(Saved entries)
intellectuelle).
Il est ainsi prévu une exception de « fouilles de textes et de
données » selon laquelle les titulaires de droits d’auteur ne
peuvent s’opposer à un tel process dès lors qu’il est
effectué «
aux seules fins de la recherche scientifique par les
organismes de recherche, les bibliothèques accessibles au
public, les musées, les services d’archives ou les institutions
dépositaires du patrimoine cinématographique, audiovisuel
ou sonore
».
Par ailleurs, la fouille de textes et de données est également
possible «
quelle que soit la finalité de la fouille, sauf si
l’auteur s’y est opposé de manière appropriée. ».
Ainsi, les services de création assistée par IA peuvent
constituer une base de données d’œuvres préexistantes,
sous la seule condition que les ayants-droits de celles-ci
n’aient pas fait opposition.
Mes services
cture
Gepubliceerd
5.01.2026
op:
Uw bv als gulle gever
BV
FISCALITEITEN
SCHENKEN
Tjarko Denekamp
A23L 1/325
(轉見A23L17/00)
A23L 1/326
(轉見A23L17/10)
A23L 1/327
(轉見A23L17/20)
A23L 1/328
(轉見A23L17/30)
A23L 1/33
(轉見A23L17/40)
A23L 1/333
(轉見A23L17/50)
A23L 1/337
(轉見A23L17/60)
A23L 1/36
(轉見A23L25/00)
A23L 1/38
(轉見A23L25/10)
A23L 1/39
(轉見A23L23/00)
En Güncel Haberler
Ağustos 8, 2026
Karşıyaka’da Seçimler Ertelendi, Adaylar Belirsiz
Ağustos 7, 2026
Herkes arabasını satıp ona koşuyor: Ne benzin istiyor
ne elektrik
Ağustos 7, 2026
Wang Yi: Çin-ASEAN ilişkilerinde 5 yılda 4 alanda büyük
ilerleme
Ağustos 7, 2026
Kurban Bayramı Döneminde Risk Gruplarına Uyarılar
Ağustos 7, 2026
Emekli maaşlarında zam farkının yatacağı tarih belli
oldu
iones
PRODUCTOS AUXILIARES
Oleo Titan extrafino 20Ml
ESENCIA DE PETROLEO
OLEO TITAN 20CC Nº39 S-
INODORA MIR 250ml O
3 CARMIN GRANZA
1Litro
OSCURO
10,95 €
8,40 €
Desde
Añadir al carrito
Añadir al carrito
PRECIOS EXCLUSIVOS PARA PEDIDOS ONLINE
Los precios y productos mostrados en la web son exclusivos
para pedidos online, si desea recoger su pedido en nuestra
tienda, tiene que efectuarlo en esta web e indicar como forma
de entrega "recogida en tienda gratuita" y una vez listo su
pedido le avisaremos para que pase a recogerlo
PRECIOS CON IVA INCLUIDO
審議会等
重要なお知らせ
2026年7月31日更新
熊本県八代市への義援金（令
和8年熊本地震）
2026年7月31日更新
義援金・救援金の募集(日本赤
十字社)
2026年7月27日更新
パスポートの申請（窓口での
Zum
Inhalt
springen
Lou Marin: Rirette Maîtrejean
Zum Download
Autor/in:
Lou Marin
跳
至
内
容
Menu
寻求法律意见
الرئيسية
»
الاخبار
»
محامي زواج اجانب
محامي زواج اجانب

> **What the task asks**:
On how many lines above does the word "Marin" appear? Answer with that figure only.

> **Output of the exercise**:
2